Il y a de la lumière dans ses yeux...


« Et l’on voit de la flamme aux yeux des jeunes gens

Mais dans l’œil du vieillard, on voit de la lumière »

Ces beaux vers de Victor Hugo, tirés de son célèbre poème Booz endormi, me sont venus à l’esprit en regardant cet homme. J’ai alors pensé à tous ces diplomates qui arrivent à Bujumbura, pour servir les intérêts de leurs pays. Ils sont au service des États et non au service des peuples. Installés dans la capitale, ils font, à de très rares occasions, des incursions à l’intérieur du pays, mais s’empressent de regagner la ville, pour renouer avec le faste des ambassades, les dorures et les banquets des résidences. Leur carrière est un long fleuve tranquille. L’ambassadeur Krueger avait choisi la voie difficile : celle de servir un peuple à qui une poignée de jusqu’au-boutistes ont volé son destin, celle de se mouiller, celle de témoigner, comme Rieux dans la Peste de Camus, de la souffrance de ses semblables : « Nous devrions accorder de la valeur à la vie humaine et à la justice autant que nous en accordons au pétrole et aux minerais » , écrivait-il dans le Dallas News, le 25 novembre 2007. « Nous sommes, après tout, la plus vieille démocratie du monde et à ceux qui ont beaucoup reçu, il sera beaucoup demandé », disait-il, pour justifier pourquoi les Etats-Unis auraient dû intervenir, en appui aux Nations-Unies, pour sauver les démocraties naissantes contre la résurgence de la tyrannie, en faisant explicitement référence au Burundi. La défense des intérêts passe au second plan : seule prime la défense des valeurs des Etats-Unis.

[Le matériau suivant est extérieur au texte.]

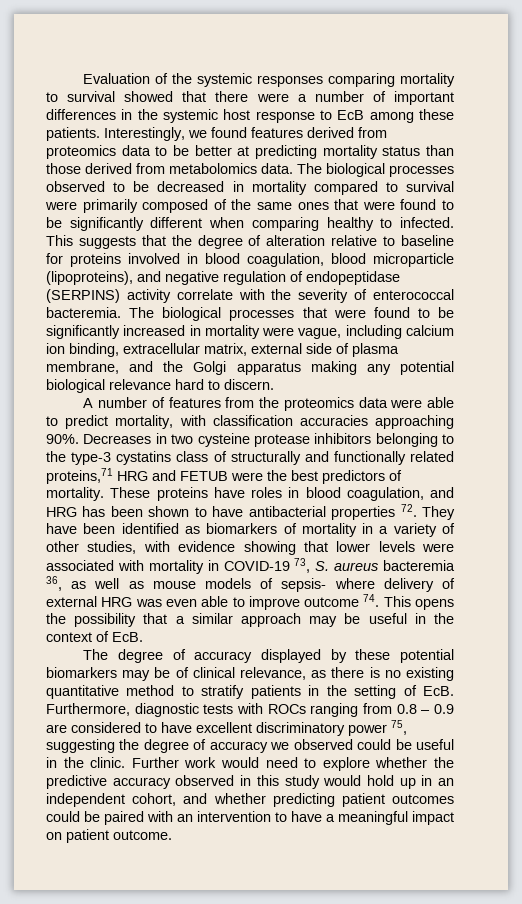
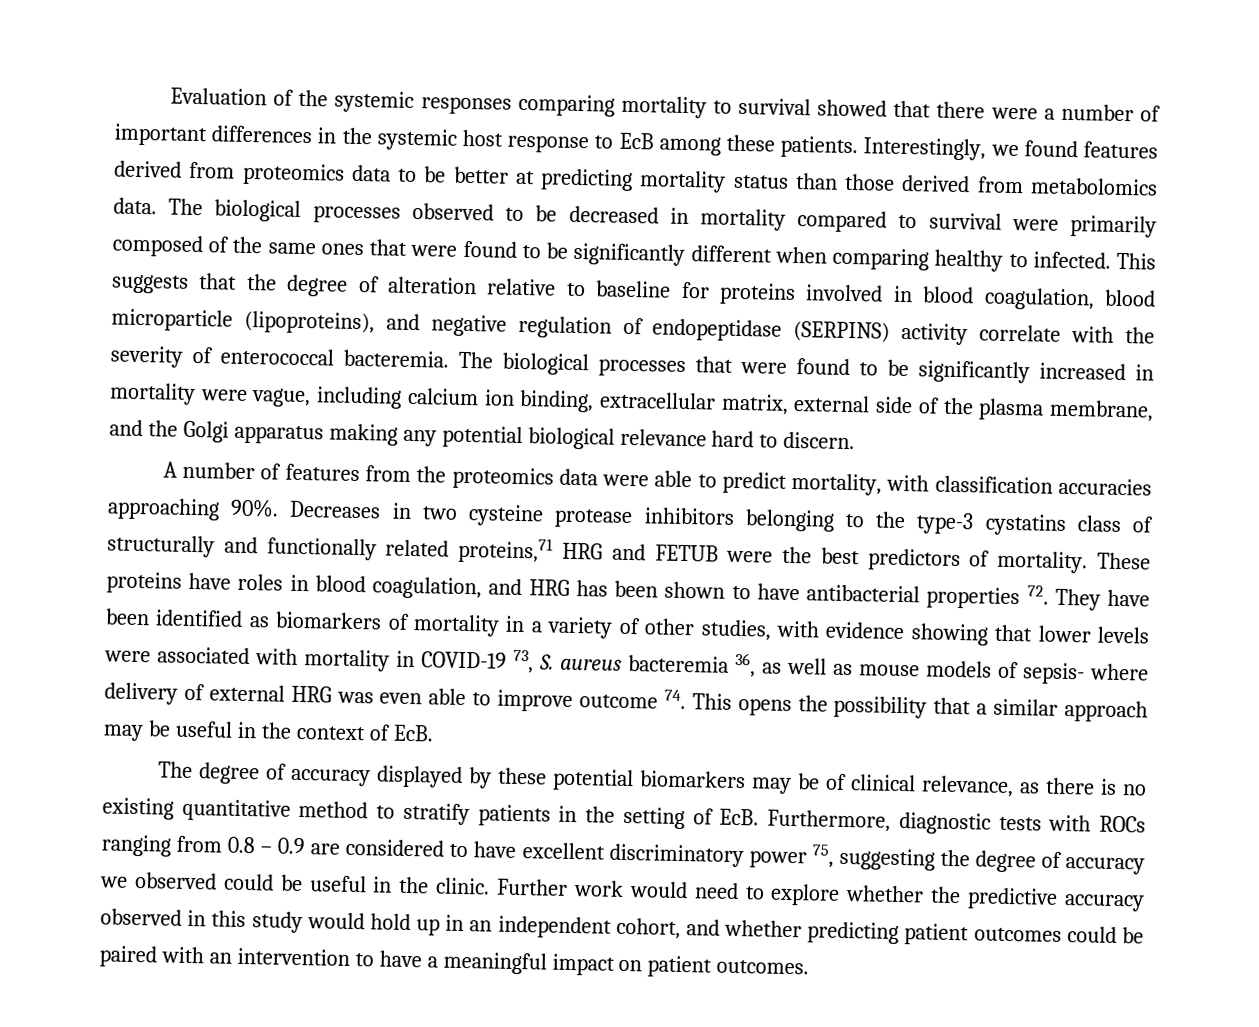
(349, 348) none -> [942,397,974,415] the
[113,830,172,840] outcome. -> [716,959,810,975] outcomes.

« Aux grands hommes, la patrie reconnaissante… »

Sur le fronton du Panthéon à Paris, cette phrase indique aux visiteurs que ce monument honore ceux qui, par leur action, ont défendu et illustré les valeurs de la France. Nous n’avons pas un pareil édifice au Burundi, mais je pense et espère qu’un jour, quand les armes se seront définitivement tues, et quand les assassins qui grenouillaient dans les coulisses pour condamner à mort les Justes qui portaient secours aux victimes de la tyrannie, ne seront plus qu’un lointain souvenir, nous donnerons peut-être le nom de Krueger à un boulevard ou à une école. Les jeunes générations, intriguées de voir ce nom d’origine allemande figurer sur le fronton d’une école, demanderont à leur parents ou à leur professeur d’histoire ce que fut cet homme, ce que fit cet homme. Cet homme, qui a sauvé des vies, qui a lié son nom à notre Histoire, mérite d’être inscrit dans notre géographie. Si nous ne réussissons pas un jour un geste aussi symbolique, ce sera le signe que ceux qui ont tenté de l’assassiner sont encore puissants et gardent une mainmise sur les institutions de la République. Ce sera aussi un signe que le combat qu’il a mené a encore besoin de soldats parce qu’il n’a pas encore abouti.